[Collected data]
┄┄┄┄┄┄┄┄┄┄┄┄┄┄┄┄┄┄┄┄

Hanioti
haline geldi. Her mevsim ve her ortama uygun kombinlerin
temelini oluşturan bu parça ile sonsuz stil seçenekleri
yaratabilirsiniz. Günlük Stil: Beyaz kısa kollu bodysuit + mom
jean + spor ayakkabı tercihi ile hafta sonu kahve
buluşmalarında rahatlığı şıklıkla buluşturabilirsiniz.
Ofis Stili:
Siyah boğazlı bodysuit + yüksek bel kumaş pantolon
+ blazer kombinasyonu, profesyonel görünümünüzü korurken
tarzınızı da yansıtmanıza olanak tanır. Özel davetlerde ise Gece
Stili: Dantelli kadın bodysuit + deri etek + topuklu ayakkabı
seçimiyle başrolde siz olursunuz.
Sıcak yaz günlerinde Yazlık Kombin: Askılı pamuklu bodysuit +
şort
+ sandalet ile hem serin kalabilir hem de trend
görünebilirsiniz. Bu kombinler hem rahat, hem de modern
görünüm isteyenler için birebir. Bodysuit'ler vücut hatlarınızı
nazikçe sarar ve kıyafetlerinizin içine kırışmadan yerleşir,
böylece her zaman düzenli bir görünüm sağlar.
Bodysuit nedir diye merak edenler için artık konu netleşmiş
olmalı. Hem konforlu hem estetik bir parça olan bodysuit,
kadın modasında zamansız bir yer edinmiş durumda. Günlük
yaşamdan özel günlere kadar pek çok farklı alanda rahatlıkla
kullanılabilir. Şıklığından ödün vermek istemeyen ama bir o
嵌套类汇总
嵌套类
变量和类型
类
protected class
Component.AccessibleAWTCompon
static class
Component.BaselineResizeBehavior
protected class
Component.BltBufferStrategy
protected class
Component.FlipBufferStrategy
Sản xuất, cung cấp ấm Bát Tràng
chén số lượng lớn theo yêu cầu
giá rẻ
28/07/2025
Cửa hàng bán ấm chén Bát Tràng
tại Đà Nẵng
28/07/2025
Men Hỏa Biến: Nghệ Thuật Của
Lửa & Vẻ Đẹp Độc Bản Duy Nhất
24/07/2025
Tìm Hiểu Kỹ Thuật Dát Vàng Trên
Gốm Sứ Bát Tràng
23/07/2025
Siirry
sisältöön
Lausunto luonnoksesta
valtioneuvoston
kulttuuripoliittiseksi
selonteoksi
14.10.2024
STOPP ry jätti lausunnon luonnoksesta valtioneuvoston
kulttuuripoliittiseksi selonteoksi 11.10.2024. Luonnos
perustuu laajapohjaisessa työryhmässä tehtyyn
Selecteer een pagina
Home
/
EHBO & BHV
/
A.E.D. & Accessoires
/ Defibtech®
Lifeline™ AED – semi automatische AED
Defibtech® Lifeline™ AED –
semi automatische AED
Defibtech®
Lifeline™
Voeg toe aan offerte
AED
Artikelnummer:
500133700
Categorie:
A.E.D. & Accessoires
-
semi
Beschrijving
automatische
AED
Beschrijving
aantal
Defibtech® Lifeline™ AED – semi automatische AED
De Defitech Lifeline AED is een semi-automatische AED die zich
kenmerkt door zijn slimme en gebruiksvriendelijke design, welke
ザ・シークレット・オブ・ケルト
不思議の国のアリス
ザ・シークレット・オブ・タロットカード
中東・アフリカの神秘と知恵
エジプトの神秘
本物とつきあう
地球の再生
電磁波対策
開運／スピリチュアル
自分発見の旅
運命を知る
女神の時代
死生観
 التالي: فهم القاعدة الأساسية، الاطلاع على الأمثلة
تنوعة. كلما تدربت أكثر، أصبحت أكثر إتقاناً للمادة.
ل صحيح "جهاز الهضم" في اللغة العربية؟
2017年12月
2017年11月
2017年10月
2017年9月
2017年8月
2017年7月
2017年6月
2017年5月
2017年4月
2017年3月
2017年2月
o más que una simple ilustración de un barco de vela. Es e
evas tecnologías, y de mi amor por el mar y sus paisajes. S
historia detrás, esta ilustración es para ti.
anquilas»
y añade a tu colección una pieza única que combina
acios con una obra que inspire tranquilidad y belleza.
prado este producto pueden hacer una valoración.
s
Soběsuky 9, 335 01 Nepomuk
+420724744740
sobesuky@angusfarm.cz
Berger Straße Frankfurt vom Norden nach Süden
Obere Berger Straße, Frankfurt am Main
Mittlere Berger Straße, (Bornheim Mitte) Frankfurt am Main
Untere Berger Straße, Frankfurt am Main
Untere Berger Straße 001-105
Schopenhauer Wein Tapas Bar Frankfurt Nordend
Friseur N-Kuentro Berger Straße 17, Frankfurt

┄┄┄┄┄┄┄┄┄┄┄┄┄┄┄┄┄┄┄┄

TASK DETAILS: The response must contain each line above that holds the string "ayakkabı".

OUTPUT BELOW:
jean + spor ayakkabı tercihi ile hafta sonu kahve
Stili: Dantelli kadın bodysuit + deri etek + topuklu ayakkabı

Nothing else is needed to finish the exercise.